Novel concept 2 occurrences

Project

ELI5

Your "project" is like the direction you're heading in life right now—it's not just a plan you made, it's the whole way you're reaching toward the future that gives your past and present their meaning, and it's always open to change because the world can always surprise you.

Definition

In Sartre's phenomenological ontology, the "project" names the fundamental structure through which the For-itself (consciousness) constitutes its temporal existence by throwing itself forward toward future possibilities. The project is not a deliberate plan or a consciously entertained intention but rather the ontological act of freedom itself—the very mode by which the For-itself transcends its given facticity and organizes the past, present, and future into a meaningful whole. As the first occurrence makes clear, the project installs "a complex system of references" that determines how any fragment of the past enters into a "hierarchical, plurivalent organization": the past is not a fixed repository of facts but a field of meaning perpetually reconstituted by the direction in which the For-itself projects itself. Freedom, on this account, is not one property among others but the original constituent of temporal structure—the past is literally "chosen" in being interpreted from within the light of the current project.

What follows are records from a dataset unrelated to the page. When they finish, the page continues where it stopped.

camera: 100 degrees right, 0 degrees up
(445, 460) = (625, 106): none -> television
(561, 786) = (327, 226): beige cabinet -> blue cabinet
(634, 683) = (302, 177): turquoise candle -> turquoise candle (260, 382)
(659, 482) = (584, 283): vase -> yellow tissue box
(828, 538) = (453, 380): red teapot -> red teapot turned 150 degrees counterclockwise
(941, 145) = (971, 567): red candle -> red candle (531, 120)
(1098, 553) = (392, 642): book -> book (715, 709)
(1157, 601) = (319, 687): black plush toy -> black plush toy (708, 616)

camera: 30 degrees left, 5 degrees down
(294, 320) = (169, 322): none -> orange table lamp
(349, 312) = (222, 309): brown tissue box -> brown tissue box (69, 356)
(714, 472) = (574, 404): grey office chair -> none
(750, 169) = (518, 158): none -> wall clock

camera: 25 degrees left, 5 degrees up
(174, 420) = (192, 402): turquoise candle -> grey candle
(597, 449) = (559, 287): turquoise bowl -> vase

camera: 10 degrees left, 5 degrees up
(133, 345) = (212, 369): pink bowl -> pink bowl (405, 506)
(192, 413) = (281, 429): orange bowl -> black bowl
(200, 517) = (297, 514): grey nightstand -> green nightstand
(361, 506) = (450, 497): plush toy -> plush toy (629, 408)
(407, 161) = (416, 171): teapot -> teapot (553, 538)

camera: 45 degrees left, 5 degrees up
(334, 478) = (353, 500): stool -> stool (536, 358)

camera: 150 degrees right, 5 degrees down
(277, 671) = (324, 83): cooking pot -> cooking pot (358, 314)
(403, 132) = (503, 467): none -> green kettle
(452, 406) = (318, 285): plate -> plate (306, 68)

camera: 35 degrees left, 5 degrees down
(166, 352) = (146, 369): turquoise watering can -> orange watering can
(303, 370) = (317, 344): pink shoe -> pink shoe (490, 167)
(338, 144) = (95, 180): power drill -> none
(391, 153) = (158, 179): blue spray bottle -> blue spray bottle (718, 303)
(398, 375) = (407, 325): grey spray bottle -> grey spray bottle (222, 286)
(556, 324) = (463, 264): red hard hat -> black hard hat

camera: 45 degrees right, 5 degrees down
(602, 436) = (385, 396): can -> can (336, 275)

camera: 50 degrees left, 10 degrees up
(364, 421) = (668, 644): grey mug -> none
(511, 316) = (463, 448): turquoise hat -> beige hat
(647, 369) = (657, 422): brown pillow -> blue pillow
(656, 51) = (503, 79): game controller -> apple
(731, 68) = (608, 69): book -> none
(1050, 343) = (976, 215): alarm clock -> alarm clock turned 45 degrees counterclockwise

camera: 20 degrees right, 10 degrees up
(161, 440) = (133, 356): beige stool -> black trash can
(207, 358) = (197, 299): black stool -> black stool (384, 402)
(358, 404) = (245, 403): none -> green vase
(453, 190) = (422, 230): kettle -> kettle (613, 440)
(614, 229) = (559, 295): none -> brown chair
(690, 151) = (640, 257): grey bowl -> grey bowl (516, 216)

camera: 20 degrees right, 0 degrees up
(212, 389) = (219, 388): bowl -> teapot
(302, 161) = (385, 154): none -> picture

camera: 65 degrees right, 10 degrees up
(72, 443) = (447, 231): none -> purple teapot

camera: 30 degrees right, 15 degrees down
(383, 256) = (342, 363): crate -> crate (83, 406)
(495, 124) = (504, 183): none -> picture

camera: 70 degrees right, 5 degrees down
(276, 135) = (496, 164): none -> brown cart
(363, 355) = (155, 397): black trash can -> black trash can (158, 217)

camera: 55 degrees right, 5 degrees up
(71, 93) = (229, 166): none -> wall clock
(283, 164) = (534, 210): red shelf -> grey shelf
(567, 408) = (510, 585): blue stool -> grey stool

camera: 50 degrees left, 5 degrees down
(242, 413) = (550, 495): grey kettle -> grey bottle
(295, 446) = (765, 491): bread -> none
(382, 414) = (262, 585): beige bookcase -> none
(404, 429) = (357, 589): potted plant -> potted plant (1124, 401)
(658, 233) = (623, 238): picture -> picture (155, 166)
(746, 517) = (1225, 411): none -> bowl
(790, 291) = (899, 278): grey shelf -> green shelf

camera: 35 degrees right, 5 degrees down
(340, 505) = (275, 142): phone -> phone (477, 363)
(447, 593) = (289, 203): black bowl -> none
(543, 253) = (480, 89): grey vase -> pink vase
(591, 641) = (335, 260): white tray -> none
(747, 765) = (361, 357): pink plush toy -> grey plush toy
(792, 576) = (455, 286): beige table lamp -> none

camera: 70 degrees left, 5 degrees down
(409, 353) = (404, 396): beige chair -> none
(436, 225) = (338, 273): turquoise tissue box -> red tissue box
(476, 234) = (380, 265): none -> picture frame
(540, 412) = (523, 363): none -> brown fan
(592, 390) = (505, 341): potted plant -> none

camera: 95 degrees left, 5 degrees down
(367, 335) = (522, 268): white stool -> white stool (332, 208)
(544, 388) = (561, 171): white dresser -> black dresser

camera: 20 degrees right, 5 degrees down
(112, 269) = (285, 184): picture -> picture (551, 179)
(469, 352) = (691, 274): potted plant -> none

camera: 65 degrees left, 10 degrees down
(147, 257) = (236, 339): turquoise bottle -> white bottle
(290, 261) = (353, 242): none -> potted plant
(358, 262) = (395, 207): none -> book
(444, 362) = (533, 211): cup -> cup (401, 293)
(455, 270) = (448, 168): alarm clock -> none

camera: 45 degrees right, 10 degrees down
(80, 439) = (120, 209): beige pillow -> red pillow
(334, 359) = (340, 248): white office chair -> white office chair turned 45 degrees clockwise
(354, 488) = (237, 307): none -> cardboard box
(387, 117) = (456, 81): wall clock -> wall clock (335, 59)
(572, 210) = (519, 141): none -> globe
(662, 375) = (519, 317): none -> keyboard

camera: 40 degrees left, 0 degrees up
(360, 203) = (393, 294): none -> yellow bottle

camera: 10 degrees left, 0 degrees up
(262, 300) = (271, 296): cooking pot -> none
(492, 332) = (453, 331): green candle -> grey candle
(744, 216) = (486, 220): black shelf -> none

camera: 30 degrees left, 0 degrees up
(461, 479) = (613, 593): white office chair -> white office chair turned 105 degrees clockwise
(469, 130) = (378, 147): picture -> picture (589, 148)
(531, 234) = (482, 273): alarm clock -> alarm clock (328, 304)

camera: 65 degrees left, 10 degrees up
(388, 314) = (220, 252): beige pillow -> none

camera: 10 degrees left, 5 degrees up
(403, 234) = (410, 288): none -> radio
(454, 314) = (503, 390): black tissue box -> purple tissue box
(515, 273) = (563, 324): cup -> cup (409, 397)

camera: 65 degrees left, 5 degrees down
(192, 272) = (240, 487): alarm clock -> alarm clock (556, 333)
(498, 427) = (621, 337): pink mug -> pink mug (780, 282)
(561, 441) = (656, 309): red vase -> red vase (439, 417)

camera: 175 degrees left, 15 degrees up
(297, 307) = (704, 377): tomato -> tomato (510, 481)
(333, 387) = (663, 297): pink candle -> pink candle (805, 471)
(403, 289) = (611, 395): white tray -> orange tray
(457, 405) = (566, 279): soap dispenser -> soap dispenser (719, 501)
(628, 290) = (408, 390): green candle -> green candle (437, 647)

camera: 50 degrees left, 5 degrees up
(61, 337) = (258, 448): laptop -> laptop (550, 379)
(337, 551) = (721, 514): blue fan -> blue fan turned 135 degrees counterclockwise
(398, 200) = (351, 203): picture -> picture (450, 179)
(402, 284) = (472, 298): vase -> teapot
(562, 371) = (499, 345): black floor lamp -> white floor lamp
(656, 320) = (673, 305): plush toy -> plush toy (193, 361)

The second occurrence specifies an essential structural feature: every project is "open," not "closed." Although fully individualized and thoroughly singular, the project contains within itself the possibility of its own further modification. This openness is not a deficiency but a constitutive condition: freedom requires a resistant, independent in-itself as the very medium of its exercise, and the adversity or unpredictability of the world is pre-outlined as a "margin of indetermination" internal to the project's structure. The project thus stands as the mediating term between facticity (the unchosen, brute givenness of existence) and freedom (the nihilating movement of transcendence): it is neither pure constraint nor pure spontaneity, but the correlate structure that makes a situation—rather than mere circumstance—possible at all.

Place in the corpus

This concept lives exclusively within the source jean-paul-sartre-hazel-barnes-being-and-nothingness-an-essay-on-phenomenological and functions as the organizing hinge between several of the corpus's cross-referenced canonical concepts. Most directly, "project" is the operative term that articulates the relation between facticity and freedom: as the canonical definition of facticity insists, "there is freedom only in a situation, and there is a situation only through freedom," and it is precisely the project that produces this co-constitution. The project takes up facticity (the past, the body, the place) and retroactively assigns it meaning—making the For-itself the author of its own history without ever escaping its thrownness. This connects equally to temporality and historicization: the project is the mechanism by which the For-itself's temporal dispersion (past–present–future) is unified into a meaningful arc, and by which the past is "historicized"—not as a fixed chronicle but as a living interpretive frame perpetually revised from the standpoint of future projection.

In relation to phenomenology as a cross-referenced canonical, the project is a distinctly Sartrean contribution that pushes phenomenological ontology toward its existentialist conclusion: rather than remaining within Husserlian intentionality or Heideggerian thrownness, Sartre makes freedom—enacted as project—the primary ontological structure from which temporal and situational meaning flow. Relative to subjectivity and identification, the project implies a subject that is never self-identical or complete but perpetually ahead of itself, which resonates with the Lacanian principle that the subject is constitutively split and non-self-transparent. The concept is best read as an extension and radicalization of Heideggerian "thrownness-as-projection" (Geworfenheit/Entwurf), translated into the register of absolute freedom rather than Dasein's care-structure, while anticipating the Lacanian insistence that meaning is always retroactively constituted (après-coup) rather than given in advance.

Key formulations

Being and Nothingness: An Essay on Phenomenological OntologyJean-Paul Sartre · 1943 (p.507)

every project of freedom is an open project and not a closed project. Although entirely individualized, it contains within it the possibility of its further modifications.

The opposition between "open" and "closed" project is theoretically loaded because it insists that radical individuation and structural revisability are not in tension but mutually constitutive: the project is "entirely individualized" (it is the singular act of this For-itself) yet intrinsically incomplete, containing "the possibility of its further modifications" as an internal feature rather than an external contingency—this is precisely what distinguishes Sartrean freedom from any deterministic or teleological account of action.